Come up with a list of Philadelphia bars that fit this criteria: generally inexpensive, serves great drinks, knows beer, has a chill staff and offers an impressive menu stocked with vegetarian options. Chances are good you’ll include at least one of David Frank and Stephen Simons’s establishments — Royal Tavern, Khyber Pass Pub, Cantina Los Caballitos and Cantina Dos Segundos. Add one more: Triangle Tavern.
The twisted intersection where East Passyunk meets both 10th and Reed Streets is slated for a redo soon, but the upside of the trilateral crossover is the triangular wedge of a building that for decades was home to a neighborhood institution. Shut down since the late aughts, the Triangle Tavern is now lively once again, thanks to a total revamp by Frank and Simons.
Consultant Suzanne O’Brien (who also worked on Jerry's Bar and The Trestle Inn) helped with a renovation that achieved dual goals. The interior has an undoubtedly throwback bent, with vintage pennants, posters and photos decorating wood panel walls, but the bar and adjacent dining room feel welcoming and — most importantly — clean and fresh. The menu follows the same happy dichotomy: something for everyone. Beverage expert Cristina Tessaro put together a drink list that has everything from Bud on tap to a whole slate of negronis and chef Mark McKinney is putting out food that ranges from old-school chicken Parm to seitan wings.
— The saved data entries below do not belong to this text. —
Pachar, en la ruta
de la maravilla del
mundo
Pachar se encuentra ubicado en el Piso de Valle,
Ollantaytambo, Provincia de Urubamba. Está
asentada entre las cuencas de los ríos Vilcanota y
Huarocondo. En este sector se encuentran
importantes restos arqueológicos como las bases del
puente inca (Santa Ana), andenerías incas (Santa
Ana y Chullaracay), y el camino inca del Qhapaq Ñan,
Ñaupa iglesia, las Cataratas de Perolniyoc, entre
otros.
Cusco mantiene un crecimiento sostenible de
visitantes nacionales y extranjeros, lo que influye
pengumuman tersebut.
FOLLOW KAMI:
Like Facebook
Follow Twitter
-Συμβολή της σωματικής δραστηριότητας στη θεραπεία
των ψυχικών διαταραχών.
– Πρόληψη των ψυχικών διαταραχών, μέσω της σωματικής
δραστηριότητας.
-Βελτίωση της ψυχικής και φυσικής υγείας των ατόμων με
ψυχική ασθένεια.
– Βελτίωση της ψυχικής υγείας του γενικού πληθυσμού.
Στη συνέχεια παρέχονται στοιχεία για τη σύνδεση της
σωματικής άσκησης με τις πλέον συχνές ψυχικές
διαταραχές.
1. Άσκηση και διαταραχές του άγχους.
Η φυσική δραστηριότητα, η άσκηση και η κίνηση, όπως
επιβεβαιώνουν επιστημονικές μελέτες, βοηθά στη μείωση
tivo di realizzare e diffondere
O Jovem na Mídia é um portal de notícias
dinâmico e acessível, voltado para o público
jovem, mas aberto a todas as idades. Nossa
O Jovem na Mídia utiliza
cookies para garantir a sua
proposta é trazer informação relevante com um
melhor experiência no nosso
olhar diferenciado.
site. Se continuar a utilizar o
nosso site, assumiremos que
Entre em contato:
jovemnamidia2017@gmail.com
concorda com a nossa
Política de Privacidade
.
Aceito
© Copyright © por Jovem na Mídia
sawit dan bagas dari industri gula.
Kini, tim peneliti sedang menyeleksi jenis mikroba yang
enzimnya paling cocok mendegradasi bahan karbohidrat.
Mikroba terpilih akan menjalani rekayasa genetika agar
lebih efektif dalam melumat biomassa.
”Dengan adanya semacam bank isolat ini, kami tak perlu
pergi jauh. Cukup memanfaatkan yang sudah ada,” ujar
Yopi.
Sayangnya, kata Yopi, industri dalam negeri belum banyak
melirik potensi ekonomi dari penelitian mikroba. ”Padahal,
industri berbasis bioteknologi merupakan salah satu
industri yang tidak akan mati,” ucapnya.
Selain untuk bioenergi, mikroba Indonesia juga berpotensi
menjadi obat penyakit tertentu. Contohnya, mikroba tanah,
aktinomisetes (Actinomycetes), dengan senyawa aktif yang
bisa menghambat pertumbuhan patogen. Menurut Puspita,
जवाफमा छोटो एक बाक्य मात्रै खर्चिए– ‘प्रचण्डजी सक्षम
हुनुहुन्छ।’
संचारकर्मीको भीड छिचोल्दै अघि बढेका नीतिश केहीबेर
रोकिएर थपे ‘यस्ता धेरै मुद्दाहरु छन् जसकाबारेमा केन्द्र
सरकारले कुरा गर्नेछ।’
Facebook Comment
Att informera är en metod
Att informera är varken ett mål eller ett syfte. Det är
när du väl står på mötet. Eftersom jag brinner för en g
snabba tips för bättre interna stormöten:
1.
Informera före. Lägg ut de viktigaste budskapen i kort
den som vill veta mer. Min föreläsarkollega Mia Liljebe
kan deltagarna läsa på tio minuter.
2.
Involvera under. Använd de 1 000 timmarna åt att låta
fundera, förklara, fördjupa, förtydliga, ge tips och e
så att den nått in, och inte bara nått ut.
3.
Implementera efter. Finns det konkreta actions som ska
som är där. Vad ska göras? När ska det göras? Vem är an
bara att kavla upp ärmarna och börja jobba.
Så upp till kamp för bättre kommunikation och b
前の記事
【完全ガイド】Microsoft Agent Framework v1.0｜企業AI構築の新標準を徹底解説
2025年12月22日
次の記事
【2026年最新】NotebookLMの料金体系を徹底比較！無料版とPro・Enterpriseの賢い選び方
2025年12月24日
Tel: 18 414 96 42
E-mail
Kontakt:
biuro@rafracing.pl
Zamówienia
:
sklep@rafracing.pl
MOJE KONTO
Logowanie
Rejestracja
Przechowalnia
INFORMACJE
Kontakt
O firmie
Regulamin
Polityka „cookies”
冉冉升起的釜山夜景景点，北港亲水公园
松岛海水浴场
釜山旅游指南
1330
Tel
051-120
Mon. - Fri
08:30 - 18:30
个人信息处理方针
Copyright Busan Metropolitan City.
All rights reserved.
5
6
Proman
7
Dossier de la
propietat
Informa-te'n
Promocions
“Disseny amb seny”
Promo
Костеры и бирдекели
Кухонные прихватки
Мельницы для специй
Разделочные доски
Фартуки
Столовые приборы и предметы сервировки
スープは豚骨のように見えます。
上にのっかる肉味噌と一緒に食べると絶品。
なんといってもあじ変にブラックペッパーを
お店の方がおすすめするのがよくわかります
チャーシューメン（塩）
After a visit, we can report it turns out the new Triangle Tavern is more than just a bar with food, it’s a solid restaurant that happens to have a cool bar at front. Check out what you’ll want to eat and drink when you go.
1338 S. 10th St.; 215-800-1992
So classic, so hard to get right. McKinney avoids the pitfall of overly sweet marinara, and the tangy sauce clings to his pasta instead of sliding off. All the better to capture it on a fork with a slice of the tender, cheese-covered chicken breast ($15).
A glass petal dish overflowing with meat, cheese and pickles, most imported from Italy, plus garlic toasts to go along ($15). Choose vegetable-only for ($11).
A Triangle Tavern tradition — there used to be a cart that roamed the Avenue, offering passers-by the chance to pick up a bucket to take home. Choose either white or red, and get a large bowl of plump, grit-free mollusks and Italian bread to soak up the sauce.
Bruschetta of the Day
Toppings change daily for this trio of overflowing toasts. This standout version brought a thick layer of creamy basil mascarpone covered with rosettes of thinly-sliced proscuitto and strips of roasted peppers (price varies).
Adult Water Ice
Oh yes, they did. Turns out the Rita’s across the street isn’t going to reopen this season, so it’s the Triangle to the rescue. Get the boozy slush in regular lemon ($6 glass/$24 pitcher) or add the flavor of your choice: hibiscus, raspberry, cherry, strawberry, mango or peach ($7 glass/$29 pitcher). Word of warning — these go down extremely easy and pack a punch. If you want something lighter, or for the kids, nonalcoholic shaved ice is also available.
Signature cocktails are inspired by the bar’s history, like this mix of Purus vodka, cherry juice and mint simple syrup named after a waitress who worked at the joint for more than 40 years ($8).
The Hello, Susie
Prosecco your thing? Spark it up with Cocchi Americano rosa and a twist ($9). Or go for a pounder of PBR ($3.50), one of nine cans to go with another 10 bottles and a dozen drafts (from Rolling Rock to Founders Centennial IPA).
Six different Negronis are listed, including this locally-named option that matches Buffalo Trace bourbon with Zucca amaro, and Orchard apricot liqueur ($12).
A very decent house red and house white go for $7 per glass or $36 per carafe. A handful of bottles are also available, priced from $30-$50.
The interior is equal parts throwback, hip and family-friendly. Dinner is served from 4 PM-1 AM daily and the bar closes at 2 AM (see the full menus here). Brunch will be introduced soon.